Women may come up against male prejudices at work in all manner of guises. Organizations which operate graduate traineeships and management schemes for ‘high fliers’ often tend to favour male Oxbridge graduates. One woman who was employed by such a company realized that being female and coming from an ex-polytechnic was so abhorrent to one of the male managers that he consequently successfully obstructed her progress within the company.

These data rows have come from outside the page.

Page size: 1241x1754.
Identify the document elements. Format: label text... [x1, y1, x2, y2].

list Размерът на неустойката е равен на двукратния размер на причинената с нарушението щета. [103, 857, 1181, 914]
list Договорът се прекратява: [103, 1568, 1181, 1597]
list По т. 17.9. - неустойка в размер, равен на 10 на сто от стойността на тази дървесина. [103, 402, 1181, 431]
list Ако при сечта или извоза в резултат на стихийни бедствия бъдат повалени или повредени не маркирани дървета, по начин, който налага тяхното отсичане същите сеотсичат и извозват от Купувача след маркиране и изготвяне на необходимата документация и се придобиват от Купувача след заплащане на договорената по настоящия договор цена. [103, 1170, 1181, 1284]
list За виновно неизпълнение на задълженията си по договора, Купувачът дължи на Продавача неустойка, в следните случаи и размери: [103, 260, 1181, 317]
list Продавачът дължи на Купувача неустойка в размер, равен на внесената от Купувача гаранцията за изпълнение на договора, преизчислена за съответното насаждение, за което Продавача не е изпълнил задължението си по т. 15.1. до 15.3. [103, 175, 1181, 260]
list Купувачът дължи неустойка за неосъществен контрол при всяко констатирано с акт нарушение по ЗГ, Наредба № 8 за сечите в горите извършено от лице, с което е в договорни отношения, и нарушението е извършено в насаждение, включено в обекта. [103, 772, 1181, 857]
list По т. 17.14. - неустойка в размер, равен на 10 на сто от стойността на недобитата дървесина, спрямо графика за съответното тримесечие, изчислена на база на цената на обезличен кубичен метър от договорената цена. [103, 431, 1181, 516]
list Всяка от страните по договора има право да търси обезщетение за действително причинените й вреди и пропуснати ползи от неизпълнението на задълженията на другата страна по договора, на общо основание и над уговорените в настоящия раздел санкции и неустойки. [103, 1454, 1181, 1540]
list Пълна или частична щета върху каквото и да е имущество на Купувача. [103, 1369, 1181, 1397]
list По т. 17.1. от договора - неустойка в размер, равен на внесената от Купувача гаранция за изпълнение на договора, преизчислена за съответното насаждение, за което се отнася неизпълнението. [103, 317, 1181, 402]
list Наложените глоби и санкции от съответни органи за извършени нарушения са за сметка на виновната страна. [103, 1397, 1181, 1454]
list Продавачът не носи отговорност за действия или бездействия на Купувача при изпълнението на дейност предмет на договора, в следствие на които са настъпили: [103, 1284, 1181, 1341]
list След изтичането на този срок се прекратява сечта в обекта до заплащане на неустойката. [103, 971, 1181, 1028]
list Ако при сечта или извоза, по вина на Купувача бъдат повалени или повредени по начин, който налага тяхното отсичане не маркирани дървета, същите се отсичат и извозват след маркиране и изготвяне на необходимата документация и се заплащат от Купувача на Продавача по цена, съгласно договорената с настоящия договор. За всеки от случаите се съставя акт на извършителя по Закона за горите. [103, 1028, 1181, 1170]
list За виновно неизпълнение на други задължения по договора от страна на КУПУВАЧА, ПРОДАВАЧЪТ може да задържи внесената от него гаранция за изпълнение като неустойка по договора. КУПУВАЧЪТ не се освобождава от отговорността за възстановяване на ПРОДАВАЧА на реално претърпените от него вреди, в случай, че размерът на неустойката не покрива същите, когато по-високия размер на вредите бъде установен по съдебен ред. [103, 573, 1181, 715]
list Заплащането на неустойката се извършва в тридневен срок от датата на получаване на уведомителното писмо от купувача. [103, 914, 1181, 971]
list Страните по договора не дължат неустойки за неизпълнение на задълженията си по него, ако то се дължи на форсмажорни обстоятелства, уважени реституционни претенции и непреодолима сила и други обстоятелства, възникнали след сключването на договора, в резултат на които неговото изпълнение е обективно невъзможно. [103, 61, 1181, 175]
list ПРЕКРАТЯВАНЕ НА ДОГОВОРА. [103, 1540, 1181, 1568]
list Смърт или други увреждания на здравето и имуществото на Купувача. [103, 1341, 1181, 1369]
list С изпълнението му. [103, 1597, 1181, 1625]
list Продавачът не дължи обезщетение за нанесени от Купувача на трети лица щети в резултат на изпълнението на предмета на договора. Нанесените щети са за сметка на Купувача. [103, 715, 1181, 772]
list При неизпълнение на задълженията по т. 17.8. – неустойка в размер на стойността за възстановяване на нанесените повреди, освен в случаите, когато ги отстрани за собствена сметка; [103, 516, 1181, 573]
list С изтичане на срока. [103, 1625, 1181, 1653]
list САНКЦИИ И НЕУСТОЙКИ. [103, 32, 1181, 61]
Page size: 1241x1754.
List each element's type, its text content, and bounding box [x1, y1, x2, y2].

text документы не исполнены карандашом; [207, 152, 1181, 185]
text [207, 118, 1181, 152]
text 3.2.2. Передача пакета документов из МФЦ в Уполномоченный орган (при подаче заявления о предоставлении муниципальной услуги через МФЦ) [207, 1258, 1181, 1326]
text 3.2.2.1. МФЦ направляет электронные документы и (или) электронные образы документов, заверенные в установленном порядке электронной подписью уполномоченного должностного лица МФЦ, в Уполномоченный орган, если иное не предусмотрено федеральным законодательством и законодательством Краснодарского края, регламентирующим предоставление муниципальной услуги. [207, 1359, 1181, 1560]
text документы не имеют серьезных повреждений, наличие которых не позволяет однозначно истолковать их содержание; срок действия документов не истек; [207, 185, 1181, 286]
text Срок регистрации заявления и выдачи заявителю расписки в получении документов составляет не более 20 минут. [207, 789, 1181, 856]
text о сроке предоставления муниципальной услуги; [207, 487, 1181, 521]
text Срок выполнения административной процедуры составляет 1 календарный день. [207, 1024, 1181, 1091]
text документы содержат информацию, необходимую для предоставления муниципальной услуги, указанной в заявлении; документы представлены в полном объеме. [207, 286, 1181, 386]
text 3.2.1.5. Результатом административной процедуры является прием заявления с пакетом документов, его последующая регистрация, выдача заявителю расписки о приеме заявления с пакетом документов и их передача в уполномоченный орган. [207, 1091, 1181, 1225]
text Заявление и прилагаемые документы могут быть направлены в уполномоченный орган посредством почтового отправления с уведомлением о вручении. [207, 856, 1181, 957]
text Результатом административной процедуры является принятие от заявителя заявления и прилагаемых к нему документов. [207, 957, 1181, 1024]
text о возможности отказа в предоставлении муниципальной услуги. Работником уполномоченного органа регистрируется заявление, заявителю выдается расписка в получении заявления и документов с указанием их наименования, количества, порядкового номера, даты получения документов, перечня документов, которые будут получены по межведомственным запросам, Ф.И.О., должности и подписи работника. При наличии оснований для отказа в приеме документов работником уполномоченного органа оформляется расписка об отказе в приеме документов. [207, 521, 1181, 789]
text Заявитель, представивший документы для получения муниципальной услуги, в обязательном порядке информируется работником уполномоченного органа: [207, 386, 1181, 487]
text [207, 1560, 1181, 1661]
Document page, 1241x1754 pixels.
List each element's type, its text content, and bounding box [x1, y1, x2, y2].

During my research, I heard numerous examples whereby male managers had deliberately excluded women colleagues from management team meetings, or had discussed important issues away from formal meetings so that women were not involved. Such feelings of discomfort and threat or fear of the unknown are experienced by many men when they face working closely with women – possibly for the first time – and they may employ tactics such as using their stronger, louder voices to drown out female colleagues in an attempt to halt their contributions. It is not unusual for the credit of a woman’s work to be taken by her male boss or colleague, but it is becoming less acceptable to excuse such behaviour on the grounds of male feelings of jealousy or vulnerability, or because men are assumed to be following their instincts to dominate, protect and provide.